Segundo a ação, o Iprev aplicou R$ 80 milhões em títulos do Banco Master em dezembro de 2023 e realizou nova aquisição em maio de 2024. O senador sustenta que as decisões foram tomadas sem análise adequada dos riscos envolvidos e afirma que as atas das reuniões que aprovaram as operações não registram avaliação da situação financeira do banco.

Na petição, ele afirma que uma das atas registra que, após a abertura da palavra aos participantes, “não houve manifestação”. Ele também disse que não há referência a análise de risco, classificação de crédito, diligência prévia ou avaliação da solidez financeira do Banco Master nos documentos que embasaram as deliberações.

Títulos do Master

A argumentação apresentada à Justiça aponta que as operações foram justificadas pela necessidade de corrigir o desenquadramento de um fundo do Banco do Brasil que concentrava parcela elevada da carteira do instituto.
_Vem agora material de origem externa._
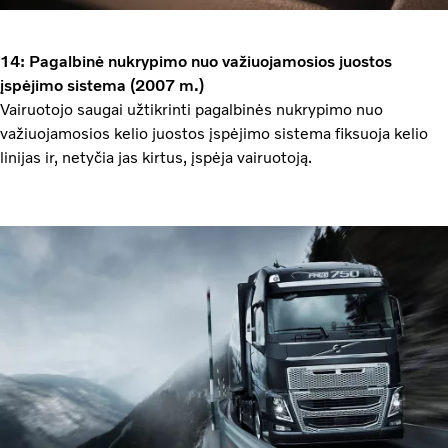
14: Pagalbinė nukrypimo nuo važiuojamosios juostos
įspėjimo sistema (2007 m.)
Vairuotojo saugai užtikrinti pagalbinės nukrypimo nuo
važiuojamosios kelio juostos įspėjimo sistema fiksuoja kelio
linijas ir, netyčia jas kirtus, įspėja vairuotoją.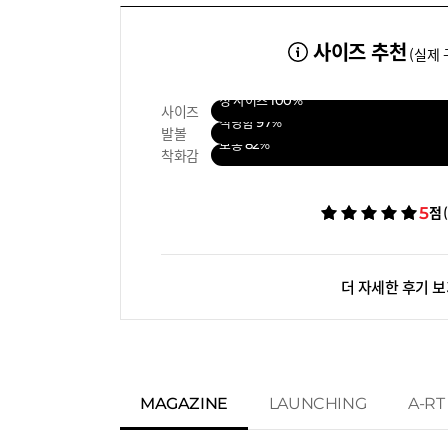
사이즈 추천
(실제 
정 사이즈
100%
사이즈
적당함
97%
발볼
보통
82%
착화감
5
점
더 자세한 후기 
MAGAZINE
LAUNCHING
A-RT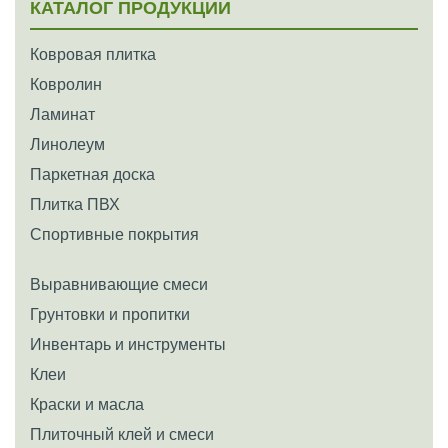
КАТАЛОГ ПРОДУКЦИИ
Ковровая плитка
Ковролин
Ламинат
Линолеум
Паркетная доска
Плитка ПВХ
Спортивные покрытия
Выравнивающие смеси
Грунтовки и пропитки
Инвентарь и инструменты
Клеи
Краски и масла
Плиточный клей и смеси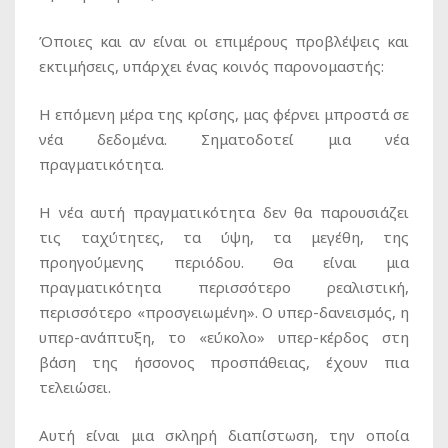
Όποιες και αν είναι οι επιμέρους προβλέψεις και
εκτιμήσεις, υπάρχει ένας κοινός παρονομαστής:
Η επόμενη μέρα της κρίσης, μας φέρνει μπροστά σε
νέα δεδομένα. Σηματοδοτεί μια νέα
πραγματικότητα.
Η νέα αυτή πραγματικότητα δεν θα παρουσιάζει
τις ταχύτητες, τα ύψη, τα μεγέθη, της
προηγούμενης περιόδου. Θα είναι μια
πραγματικότητα περισσότερο ρεαλιστική,
περισσότερο «προσγειωμένη». Ο υπερ-δανεισμός, η
υπερ-ανάπτυξη, το «εύκολο» υπερ-κέρδος στη
βάση της ήσσονος προσπάθειας, έχουν πια
τελειώσει.
Αυτή είναι μια σκληρή διαπίστωση, την οποία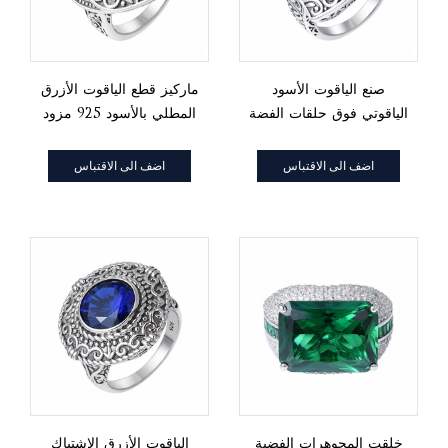
صنع الياقوت الأسود
ماركيز قطع الياقوت الأزرق
الياقوتي فوق حلقات الفضة
المطلي بالأسود 925 مزود
الإسترليني
خاتم فضة مجوهرات
اضف الى الاقتباس
اضف الى الاقتباس
خلقت المجوهرات الفضية
الياقوت الأزرق الاشتباك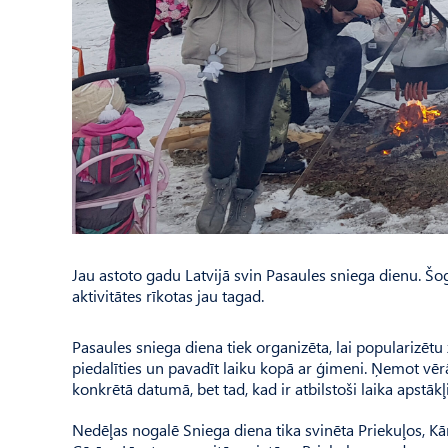
Jau astoto gadu Latvijā svin Pasaules sniega dienu. Šog
aktivitātes rīkotas jau tagad.
Pasaules sniega diena tiek organizēta, lai popularizētu
piedalīties un pavadīt laiku kopā ar ģimeni. Ņemot vēr
konkrētā datumā, bet tad, kad ir atbilstoši laika apstākļi
Nedēļas nogalē Sniega diena tika svinēta Priekuļos, Kā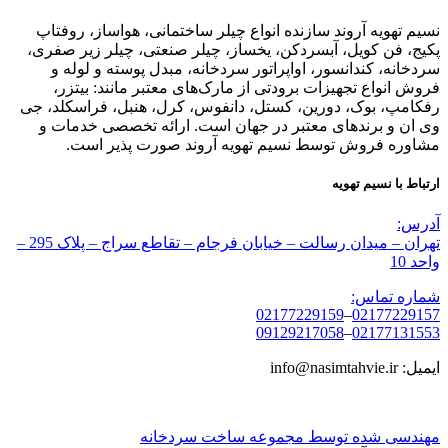
نسیم تهویه آروند سازنده انواع چیلر ساختمانی، هواساز، روفتاپ
پکیج، فن کویل، آبسردکن، یخساز، چیلر صنعتی، چیلر زیر صفری،
سردخانه، کندانسور، اواپراتور سردخانه، مبدل پوسته و لوله و
فروش انواع تجهیزات برودتی از مارک‌های معتبر مانند: بیتزر،
رفکامپ، بوک، دورین، کستل، دانفوس، کرل، هنبل، فراسکلد، جی
وی ان و برندهای معتبر در جهان است. ارائه تخصصی خدمات و
مشاوره فروش توسط نسیم تهویه آروند صورت پذیر است.
ارتباط با نسیم تهویه
آدرس:
تهران – میدان رسالت – خیابان فرجام – تقاطع سراج – پلاک 295 –
واحد 10
شماره تماس:
02177229159
–
02177229157
09129217058
–
02177131553
ایمیل: info@nasimtahvie.ir
مهندسی شده توسط مجموعه ساخت سردخانه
Segundo o parlamentar, a medida resultou na substituição de um investimento de menor risco por títulos privados com prazo de dez anos e sem cobertura do Fundo Garantidor de Créditos (FGC).

A ação afirma que o Iprev figura como a terceira maior aplicação em Letras Financeiras do Banco Master entre os 18 regimes próprios de previdência citados em levantamento nacional, além de representar o maior caso entre municípios e a única capital mencionada.

Entre os pedidos apresentados à Justiça estão a declaração de nulidade das deliberações de 1º de dezembro de 2023 e 9 de maio de 2024, a condenação solidária dos réus à recomposição integral dos valores eventualmente não recuperados pelo Iprev e a indisponibilidade de bens dos envolvidos até o limite do prejuízo apontado.

O senador também pede a apresentação de documentos para detalhar o montante das perdas e o compartilhamento de provas reunidas em procedimento conduzido pelo Ministério Público de Alagoas.

Além disso, afirma que o Município de Maceió não instaurou medidas administrativas para apurar responsabilidades relacionadas às operações questionadas.